Tom Violet is my new literary superhero. This man is fan-fucking-tastic. He’s a god among the rest of us mere mortals with his smartass attitude, literary pedigree (his dad is Curtis Violet, the greatest writer of the modern era, at least according to himself), ability to attract women more than ten years his junior, obsession with great exit lines, and he’s capable of more one-liners than a basket full of fortune cookies. His dad may have a bit of a drinking problem, but he’s a Pulitzer prize-winning author, who ends up being handed literary awards the way children are passed ice cream cones. And his old man seeks out love with a passion better reserved for one woman, yet he’s constantly trying to one-up himself in the love department.
Despite being in his sixties, his old man’s latest discard (stepmother Ashley) could be next month’s Playboy centerfold with a killer body and an attitude and freakish personality to match, even going so far as to stalk Curtis in a skintight black tracksuit and faking her own death. She’s the human equivalent of plutonium, but she’s just one in a laundry list of characters strong enough to celebrate her own novel, yet relegated to the confines of secondary character status.
As for Tom, since DOMESTIC VIOLETS is really his nirvana, he keeps a file of Gregory’s HR complaints in his desk drawer and reads them when he’s bored or needs a little pick-me-up, which at least for him, is apparently better than Red Bull. He also manages to please himself and confuse his insurance company by name-dropping a different rock star’s real name with his doctor’s secretary before each visit. Last time he was Gordon Sumner (Sting); this time he transformed into Paul Hewson (Bono). And this is just one of many gems contained in this dastardly funny read that had me laughing so hard I was glad I wasn’t drinking at the time.

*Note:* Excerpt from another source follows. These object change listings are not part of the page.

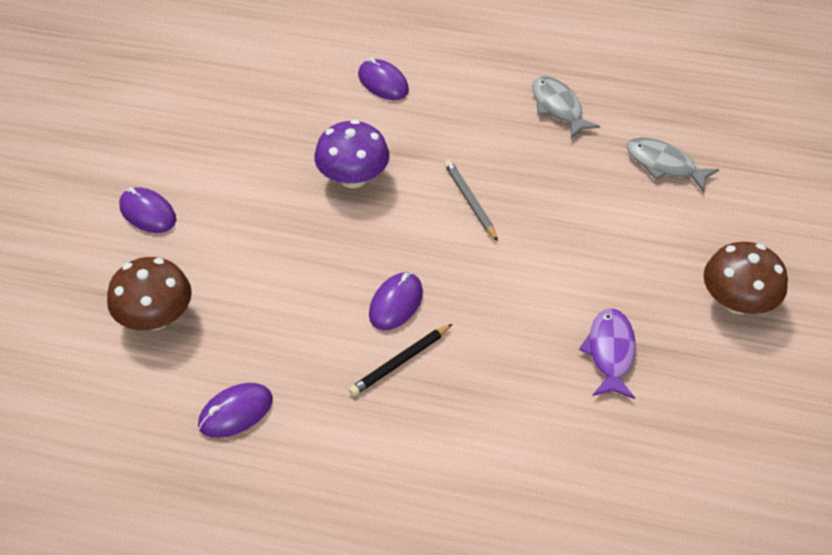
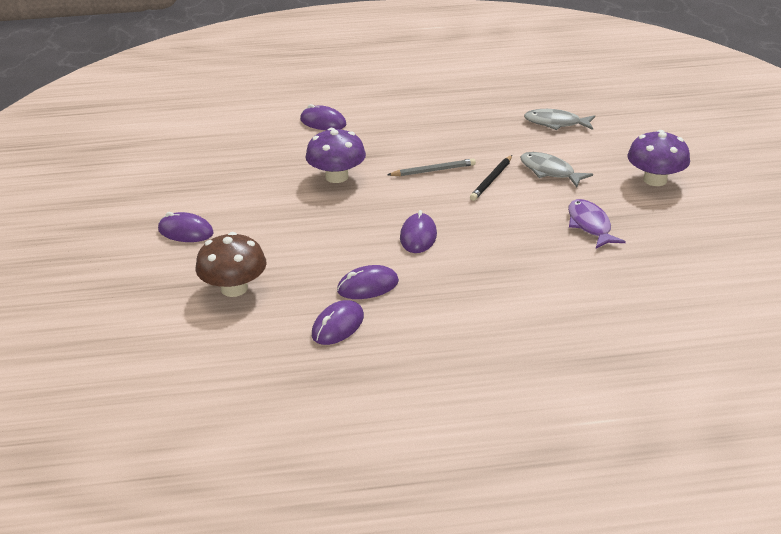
camera: 20 degrees left, 15 degrees down
black pencil [349,324,452,396] -> black pencil moved to [470,155,512,201]
grey pencil [444,160,498,241] -> grey pencil turned 120 degrees clockwise [387,158,476,176]
grey fish [532,76,600,138] -> grey fish moved to [520,152,593,187]
brown mushroom [704,242,788,314] -> purple mushroom [627,130,690,186]
none -> purple mouse [337,265,399,299]

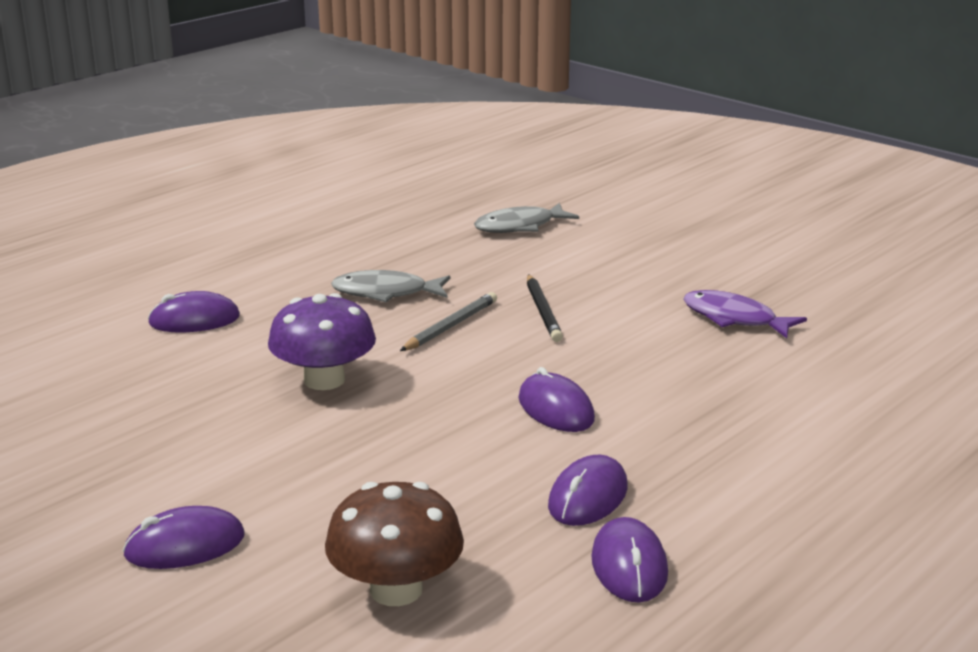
camera: 40 degrees left, 10 degrees down
grey fish [520,152,593,187] -> grey fish moved to [331,270,450,302]
purple mushroom [627,130,690,186] -> none

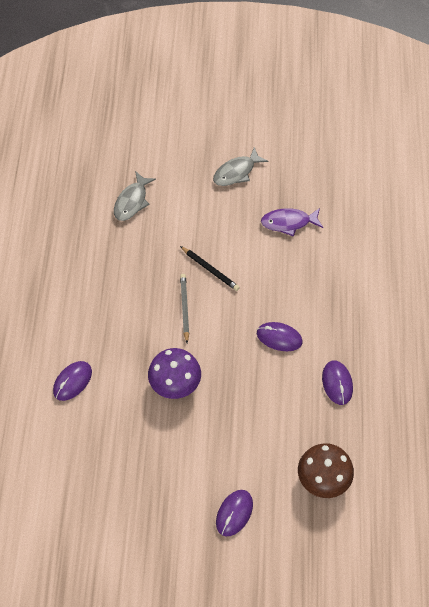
camera: 40 degrees left, 35 degrees up
grey fish [331,270,450,302] -> grey fish moved to [213,147,268,186]
purple mouse [591,517,668,602] -> none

I really wanted to get wowed by a book and then this little beauty came along. It knocked me on my ass, kicked me in the crotch, and then stole my lunch money. If I ever meet Matthew Norman in real life, I’d probably attempt to hug him, at which point the men covered in riot gear and dark sunglasses would tackle me to the ground, tase me, and after I’m done twitching like a dying cockroach, I’d be handcuffed and shoved in the back of a police cruiser.
The novel introduced me to new words and phrases like the anti-boner, morning missile, cock with narcolepsy, Cubeland, douche-baggery, flash fantasy, tractor beam of sucking, corporate communications turd, and probably my personal favorite: Darth Gregory.
He may have a mild case of erectile dysfunction, but at least he can consume a little blue pill and still manage to keep his sense of humor about the situation: “My normal, average-as-can-be penis has been replaced with something cartoonish and chemically altered, like a penis from the future.”
This probably tells you all you need to know about his mother: “When I was fourteen she tried to tell me about condoms and I nearly choked to death on a Nilla Wafer.”
His rivalry with Darth Gregory is the stuff of legends and during an otherwise productive lunch, he manages to toss Greg’s love of buzzwords back in his face: “Everything at lunch was going well until I said that I was going to leverage a strategy that could create a synergy between my chicken sandwich and my iced tea.”
A professor’s thoughts on capitalism that I found entirely entertaining: “According to him, there are only a handful of jobs that actually fuel the American economy and the rest are wholly orchestrated boondoggles designed to keep people in offices all day or in malls buying shit on weekends and not rioting in the streets.”
Describing his stepmother’s (Ashley) emotional range: “She’s a complex bomb in a movie about terrorists, ticking steadily toward zero in a crowded train station full of children and nuns.”
His exit line: *BEGIN SPOILER* “On my way out, not quite handcuffed, but definitely escorted, I invited everyone within earshot to the Front Page Bar and Grill a few blocks away for a happy hour.” *END SPOILER*
If you like to read, I’d say you should buy or beg for a copy of this emotionally charged laugh parade, but my view may be slightly tainted by my own euphoria.